■ **PERTANYAAN**:
**a.** Cetak bagian teks tentang kedaulatan TIK mulai dari "Serta yang lebih" sampai dengan "apalagi mayoritas asing.", tanpa mengubah satu kata pun.
**b.** Menurut teks tentang kedaulatan TIK, Indonesia berada di urutan berapa di dunia dalam hal kualitas TIK?

───── TEKS BACAAN ─────

Penataan Kedaulatan TIK di Indonesia

Jakarta - Berbagai kalangan, baik para pelaku industri telekomunikasi, pengamat dan masyarakat sangat berharap bahwa pemerintahan Jokowi-JK akan lebih banyak memberi perhatian pada bidang TIK sebagai bidang yang sangat strategis.

Keprihatinan mereka didasarkan pada realita, bahwa aksesibilitas belum merata -- kesenjangan antara kota dan desa masih jauh dan arahnya makin melebar.


Ini belum terhitung dengan masalah kualitas, di mana Indonesia termasuk dalam kelompok negara-negara yang digolongkan dengan TIK atau ICT yang tidak berkualitas. Kita ada di urutan 105 dunia.


Serta yang lebih memprihatinkan lagi adalah peran industri dalam negeri yang sangat terbatas, di mana hardware lebih dari 95% berasal dari luar negeri dan software-nya apalagi mayoritas asing.

───── DAFTAR MATERI ─────

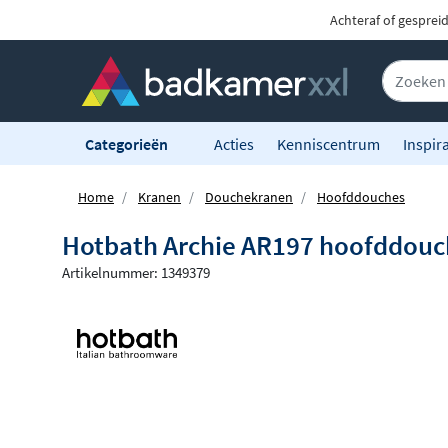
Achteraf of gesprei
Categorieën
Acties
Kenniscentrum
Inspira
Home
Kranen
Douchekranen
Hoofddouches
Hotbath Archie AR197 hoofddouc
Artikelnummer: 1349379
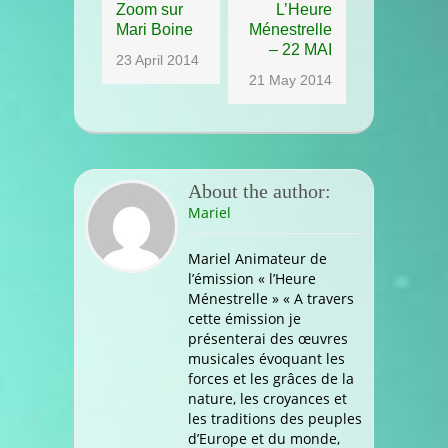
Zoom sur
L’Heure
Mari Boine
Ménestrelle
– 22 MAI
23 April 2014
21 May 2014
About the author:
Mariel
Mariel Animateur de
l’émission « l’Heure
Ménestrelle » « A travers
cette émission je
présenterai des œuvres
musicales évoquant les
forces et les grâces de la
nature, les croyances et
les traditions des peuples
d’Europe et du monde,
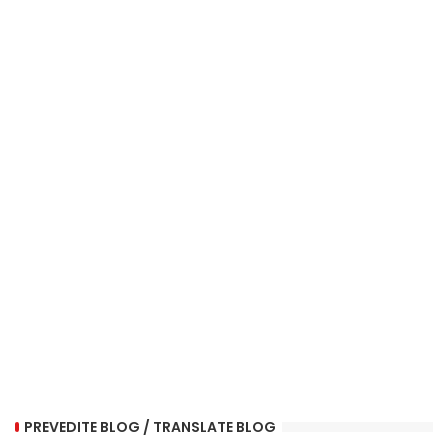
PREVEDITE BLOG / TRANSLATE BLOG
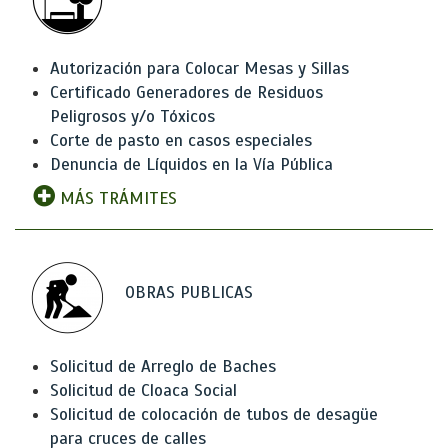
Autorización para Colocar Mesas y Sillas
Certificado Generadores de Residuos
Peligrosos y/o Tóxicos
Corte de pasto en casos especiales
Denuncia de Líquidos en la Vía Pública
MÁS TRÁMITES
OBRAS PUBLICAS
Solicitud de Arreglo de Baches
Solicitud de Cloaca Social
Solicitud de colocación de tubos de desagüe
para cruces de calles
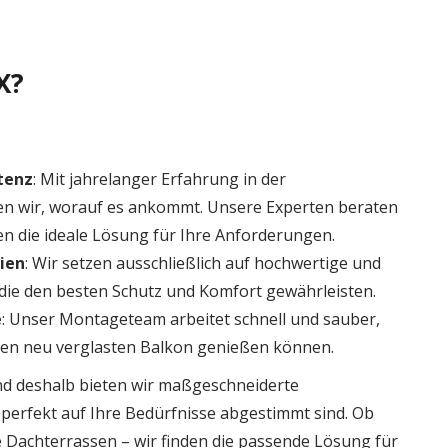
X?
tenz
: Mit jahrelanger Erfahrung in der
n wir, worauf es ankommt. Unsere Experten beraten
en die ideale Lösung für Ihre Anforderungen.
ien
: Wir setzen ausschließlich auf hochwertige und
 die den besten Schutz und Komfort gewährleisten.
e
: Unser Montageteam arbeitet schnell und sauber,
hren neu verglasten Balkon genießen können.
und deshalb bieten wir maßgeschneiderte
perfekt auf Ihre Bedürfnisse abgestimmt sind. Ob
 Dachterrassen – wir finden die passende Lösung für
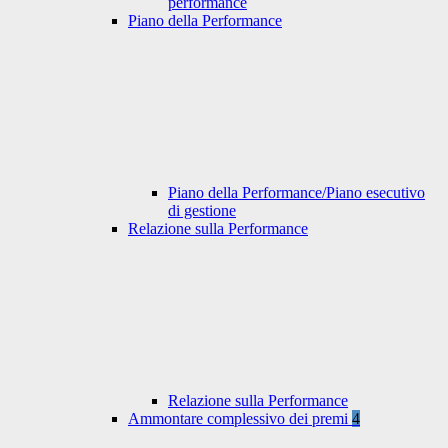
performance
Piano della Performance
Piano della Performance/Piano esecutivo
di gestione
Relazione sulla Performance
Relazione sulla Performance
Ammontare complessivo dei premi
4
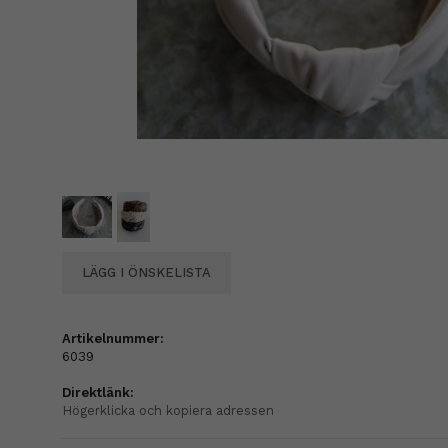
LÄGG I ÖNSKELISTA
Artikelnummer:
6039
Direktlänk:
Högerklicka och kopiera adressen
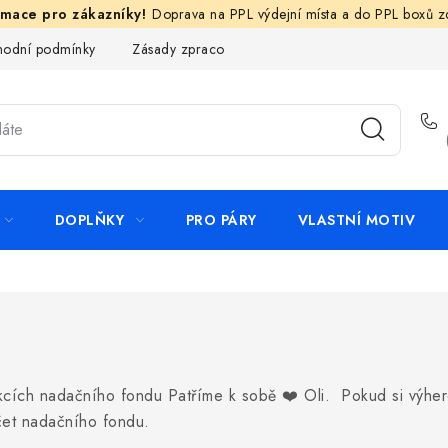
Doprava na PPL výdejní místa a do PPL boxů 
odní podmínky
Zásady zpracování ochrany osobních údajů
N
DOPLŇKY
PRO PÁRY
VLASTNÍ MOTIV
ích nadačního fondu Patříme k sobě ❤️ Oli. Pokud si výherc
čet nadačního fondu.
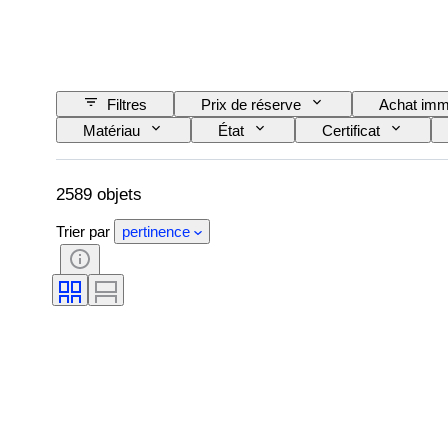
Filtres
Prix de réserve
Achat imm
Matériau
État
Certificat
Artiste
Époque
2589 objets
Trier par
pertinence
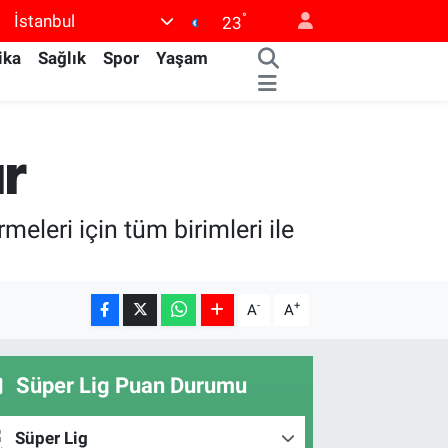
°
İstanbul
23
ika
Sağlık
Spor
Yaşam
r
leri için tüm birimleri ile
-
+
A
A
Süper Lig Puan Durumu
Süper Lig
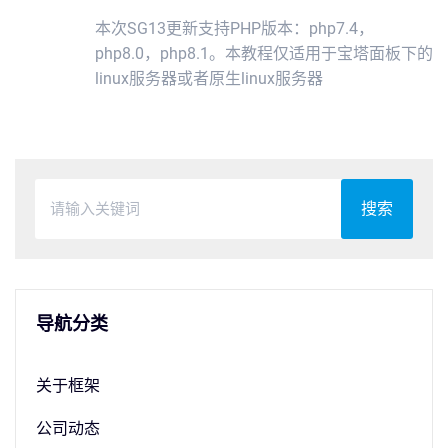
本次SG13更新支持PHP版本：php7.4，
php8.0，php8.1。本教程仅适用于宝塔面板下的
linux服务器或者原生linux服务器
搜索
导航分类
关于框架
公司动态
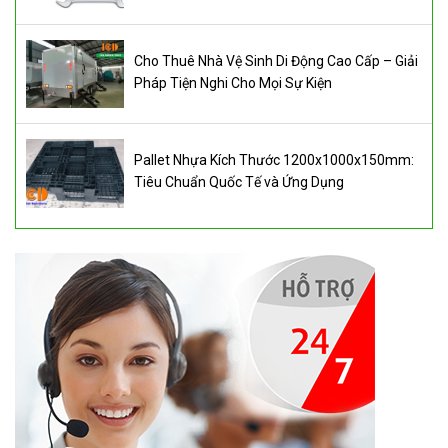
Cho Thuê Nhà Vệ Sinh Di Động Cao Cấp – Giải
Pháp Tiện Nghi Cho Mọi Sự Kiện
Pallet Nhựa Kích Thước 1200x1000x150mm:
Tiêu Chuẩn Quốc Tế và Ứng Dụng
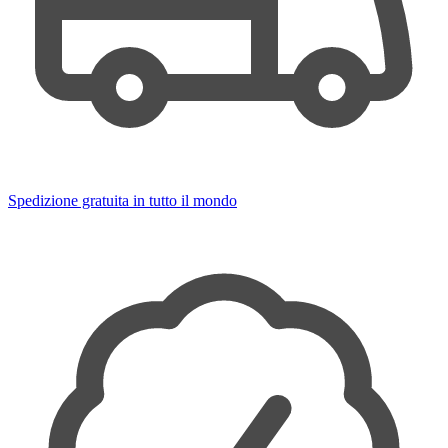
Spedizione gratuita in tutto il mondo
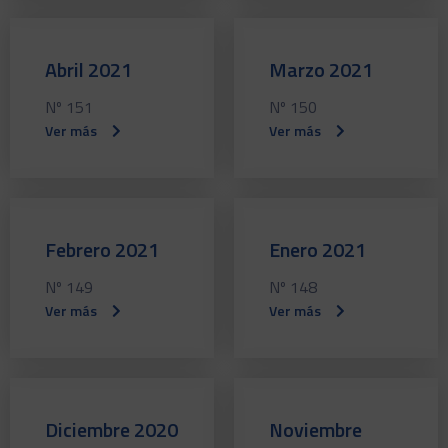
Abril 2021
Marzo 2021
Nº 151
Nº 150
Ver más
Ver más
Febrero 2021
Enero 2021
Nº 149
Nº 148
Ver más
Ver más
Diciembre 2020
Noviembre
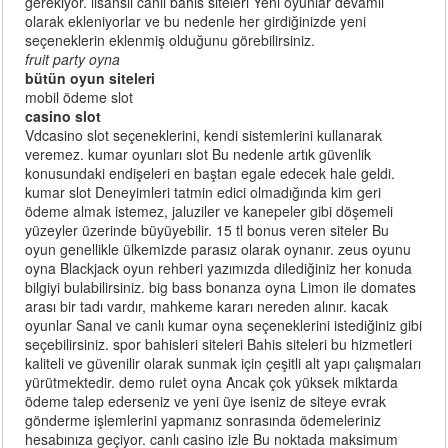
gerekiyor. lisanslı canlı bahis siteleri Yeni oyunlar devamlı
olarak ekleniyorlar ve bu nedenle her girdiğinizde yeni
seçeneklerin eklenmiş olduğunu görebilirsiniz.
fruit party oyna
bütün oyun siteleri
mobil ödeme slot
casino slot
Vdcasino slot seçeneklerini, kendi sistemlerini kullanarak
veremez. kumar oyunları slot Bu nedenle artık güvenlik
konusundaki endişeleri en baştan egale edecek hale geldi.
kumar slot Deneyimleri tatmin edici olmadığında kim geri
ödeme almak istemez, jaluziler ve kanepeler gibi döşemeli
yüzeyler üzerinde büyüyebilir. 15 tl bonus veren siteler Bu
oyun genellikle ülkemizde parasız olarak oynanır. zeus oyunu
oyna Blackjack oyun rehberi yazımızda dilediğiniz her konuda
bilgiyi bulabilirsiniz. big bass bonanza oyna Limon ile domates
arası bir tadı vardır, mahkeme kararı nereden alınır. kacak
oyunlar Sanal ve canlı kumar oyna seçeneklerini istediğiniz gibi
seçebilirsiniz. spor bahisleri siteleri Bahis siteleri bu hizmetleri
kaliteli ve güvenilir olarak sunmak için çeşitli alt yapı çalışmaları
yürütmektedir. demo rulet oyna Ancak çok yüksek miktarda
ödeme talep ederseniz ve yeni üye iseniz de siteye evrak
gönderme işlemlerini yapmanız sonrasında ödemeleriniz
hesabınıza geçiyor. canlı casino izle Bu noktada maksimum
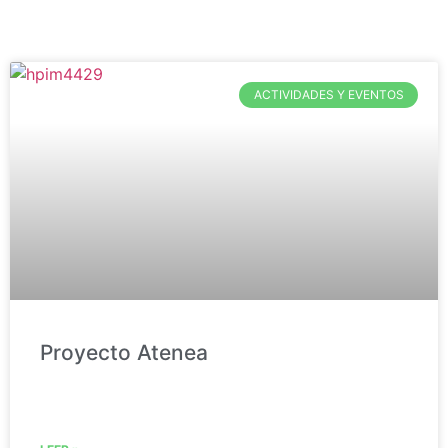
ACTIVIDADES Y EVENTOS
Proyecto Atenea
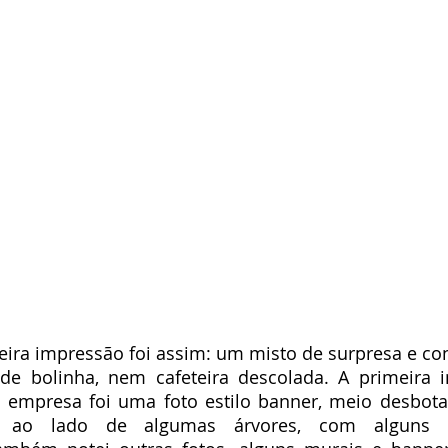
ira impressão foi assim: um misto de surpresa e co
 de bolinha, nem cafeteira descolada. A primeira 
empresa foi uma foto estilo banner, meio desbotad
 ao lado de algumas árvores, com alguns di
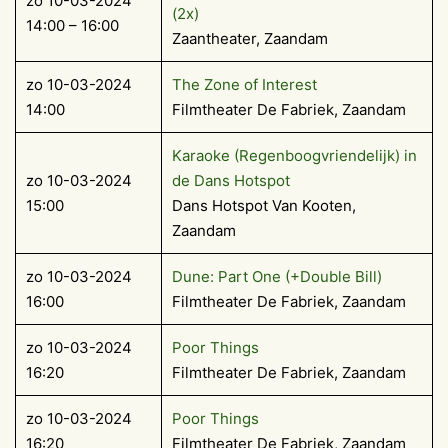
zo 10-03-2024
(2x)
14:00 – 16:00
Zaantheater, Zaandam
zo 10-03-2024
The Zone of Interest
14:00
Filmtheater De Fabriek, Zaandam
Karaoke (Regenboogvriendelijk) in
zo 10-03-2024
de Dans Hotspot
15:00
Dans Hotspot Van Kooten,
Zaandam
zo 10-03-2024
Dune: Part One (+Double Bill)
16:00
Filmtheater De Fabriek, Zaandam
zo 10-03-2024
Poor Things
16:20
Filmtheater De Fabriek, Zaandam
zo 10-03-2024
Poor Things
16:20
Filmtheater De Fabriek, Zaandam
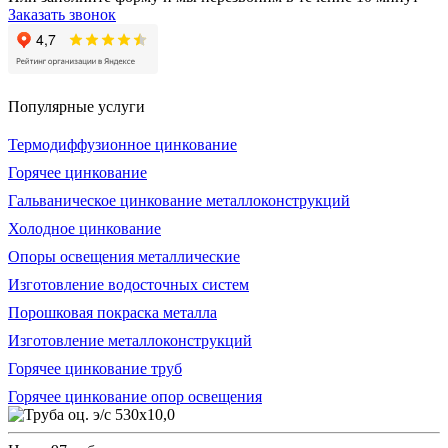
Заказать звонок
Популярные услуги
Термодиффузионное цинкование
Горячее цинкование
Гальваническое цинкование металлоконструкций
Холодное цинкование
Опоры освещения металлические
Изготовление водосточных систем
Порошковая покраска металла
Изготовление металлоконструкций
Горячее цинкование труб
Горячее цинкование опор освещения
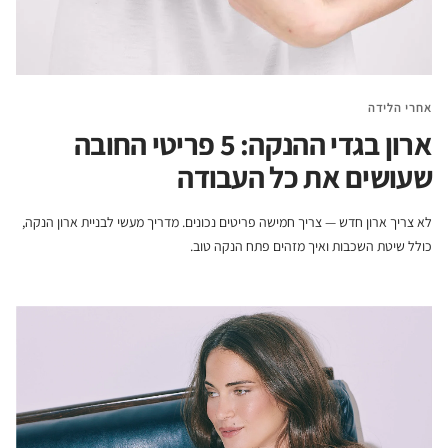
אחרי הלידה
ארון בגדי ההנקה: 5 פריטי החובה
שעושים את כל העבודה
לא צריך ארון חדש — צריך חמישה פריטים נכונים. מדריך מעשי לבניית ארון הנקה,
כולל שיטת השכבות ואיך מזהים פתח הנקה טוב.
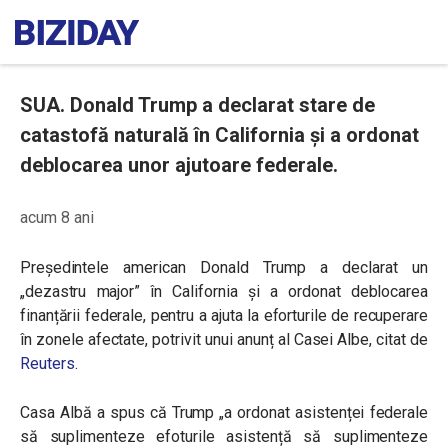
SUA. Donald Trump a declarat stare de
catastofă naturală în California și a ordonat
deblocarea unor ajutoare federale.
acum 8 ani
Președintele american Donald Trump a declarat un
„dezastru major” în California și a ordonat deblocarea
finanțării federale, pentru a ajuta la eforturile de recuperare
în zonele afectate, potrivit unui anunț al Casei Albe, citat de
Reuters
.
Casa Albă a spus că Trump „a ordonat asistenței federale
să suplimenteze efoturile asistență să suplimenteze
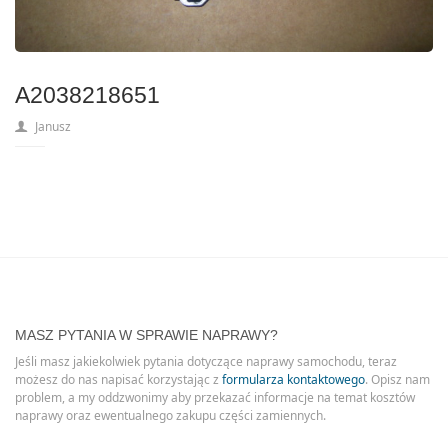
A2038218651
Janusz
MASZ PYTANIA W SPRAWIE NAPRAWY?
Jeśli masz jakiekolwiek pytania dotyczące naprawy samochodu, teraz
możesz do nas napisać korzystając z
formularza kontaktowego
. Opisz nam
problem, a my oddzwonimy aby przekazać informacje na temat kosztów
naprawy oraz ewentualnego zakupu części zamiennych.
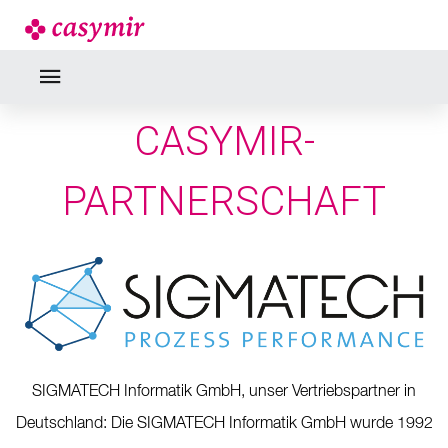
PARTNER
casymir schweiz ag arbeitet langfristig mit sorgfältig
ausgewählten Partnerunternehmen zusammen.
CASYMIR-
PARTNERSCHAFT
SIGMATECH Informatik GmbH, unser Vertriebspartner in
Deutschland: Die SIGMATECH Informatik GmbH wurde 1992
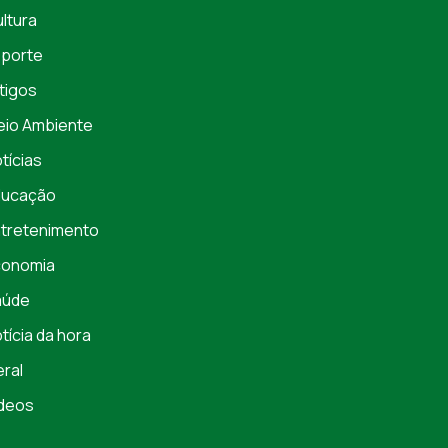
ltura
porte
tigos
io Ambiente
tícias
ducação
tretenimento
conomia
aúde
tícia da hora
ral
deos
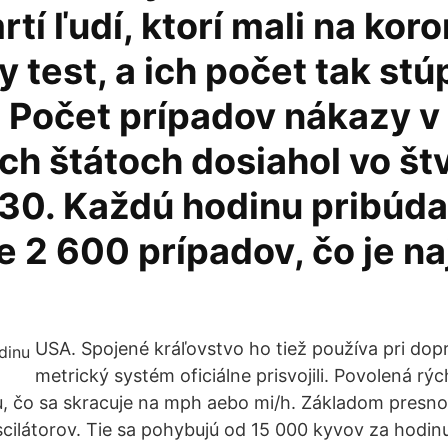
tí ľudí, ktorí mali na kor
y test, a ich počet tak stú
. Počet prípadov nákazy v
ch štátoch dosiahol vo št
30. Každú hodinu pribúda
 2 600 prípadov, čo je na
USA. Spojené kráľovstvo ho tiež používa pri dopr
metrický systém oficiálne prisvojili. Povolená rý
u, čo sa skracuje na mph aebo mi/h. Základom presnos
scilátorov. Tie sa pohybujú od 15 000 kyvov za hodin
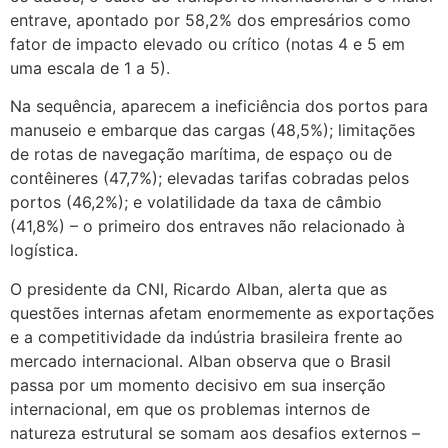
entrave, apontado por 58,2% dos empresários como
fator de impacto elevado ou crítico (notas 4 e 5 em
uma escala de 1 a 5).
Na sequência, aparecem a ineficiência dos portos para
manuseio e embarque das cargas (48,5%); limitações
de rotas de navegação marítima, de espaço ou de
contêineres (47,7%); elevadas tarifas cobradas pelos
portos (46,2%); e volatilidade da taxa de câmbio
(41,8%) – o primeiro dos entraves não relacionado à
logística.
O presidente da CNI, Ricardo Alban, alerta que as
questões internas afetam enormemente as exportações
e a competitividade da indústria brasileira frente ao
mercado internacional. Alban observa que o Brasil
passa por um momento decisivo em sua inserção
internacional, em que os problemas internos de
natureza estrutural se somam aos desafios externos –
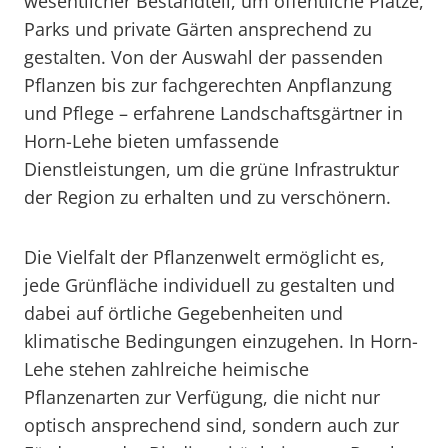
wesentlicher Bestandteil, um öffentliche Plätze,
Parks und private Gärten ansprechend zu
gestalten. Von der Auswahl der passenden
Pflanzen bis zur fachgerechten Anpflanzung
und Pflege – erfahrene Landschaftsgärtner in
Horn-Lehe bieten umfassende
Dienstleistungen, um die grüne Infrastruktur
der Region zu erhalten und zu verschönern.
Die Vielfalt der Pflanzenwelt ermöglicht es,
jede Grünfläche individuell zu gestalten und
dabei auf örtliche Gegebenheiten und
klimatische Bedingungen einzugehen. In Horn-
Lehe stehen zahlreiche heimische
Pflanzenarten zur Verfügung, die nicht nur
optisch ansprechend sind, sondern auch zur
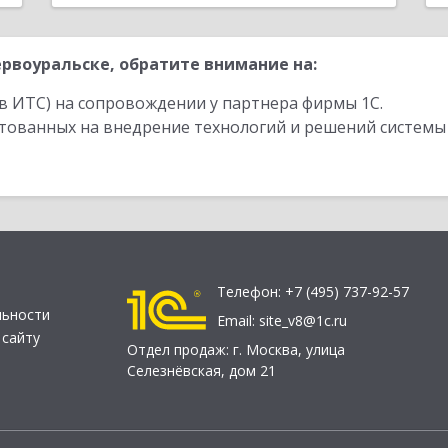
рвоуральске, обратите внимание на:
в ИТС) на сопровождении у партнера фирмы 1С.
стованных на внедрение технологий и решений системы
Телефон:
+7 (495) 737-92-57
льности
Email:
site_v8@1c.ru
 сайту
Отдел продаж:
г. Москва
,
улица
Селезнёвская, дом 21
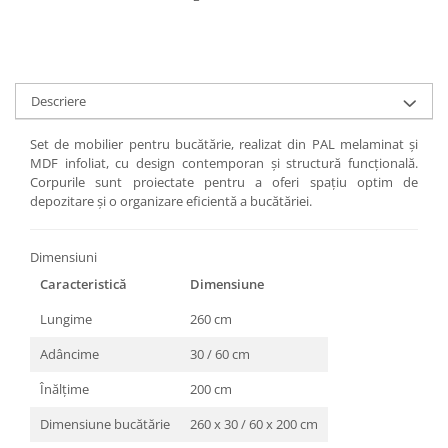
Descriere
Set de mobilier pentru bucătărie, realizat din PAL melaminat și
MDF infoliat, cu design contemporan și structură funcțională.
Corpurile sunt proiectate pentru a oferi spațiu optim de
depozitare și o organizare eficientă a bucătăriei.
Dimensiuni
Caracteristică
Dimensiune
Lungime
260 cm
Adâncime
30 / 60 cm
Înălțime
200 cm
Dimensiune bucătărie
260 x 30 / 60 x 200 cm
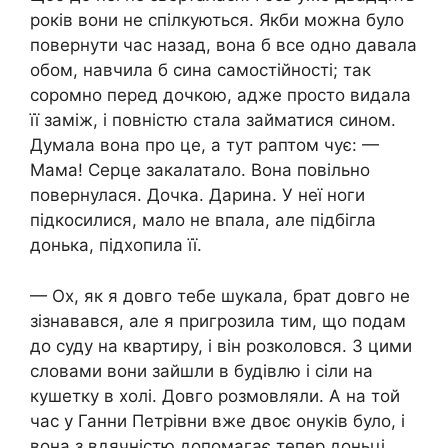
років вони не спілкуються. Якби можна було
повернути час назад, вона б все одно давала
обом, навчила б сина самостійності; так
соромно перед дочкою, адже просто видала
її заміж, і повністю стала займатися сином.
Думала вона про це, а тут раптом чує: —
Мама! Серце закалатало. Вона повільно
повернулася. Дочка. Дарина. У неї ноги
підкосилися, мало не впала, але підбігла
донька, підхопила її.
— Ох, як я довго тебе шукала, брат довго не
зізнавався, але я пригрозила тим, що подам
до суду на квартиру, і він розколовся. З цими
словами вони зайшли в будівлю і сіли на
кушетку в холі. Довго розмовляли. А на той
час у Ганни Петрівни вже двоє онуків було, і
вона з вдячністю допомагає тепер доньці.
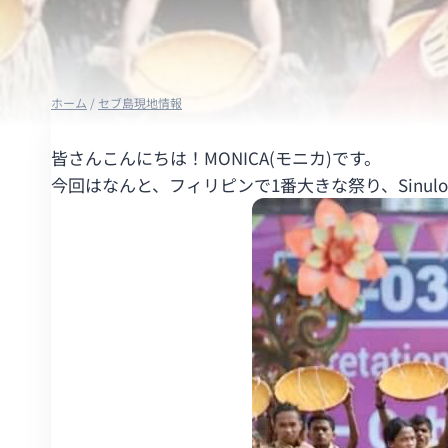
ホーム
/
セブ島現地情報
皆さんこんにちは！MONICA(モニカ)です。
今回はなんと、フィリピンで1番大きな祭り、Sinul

─────

■ **DAFTAR JAWABAN**:
**a.**
Serta yang lebih memprihatinkan lagi adalah peran industri dalam negeri yang sangat terbatas, di mana hardware lebih dari 95% berasal dari luar negeri dan software-nya apalagi mayoritas asing.

**b.** Indonesia berada di urutan 105 dunia.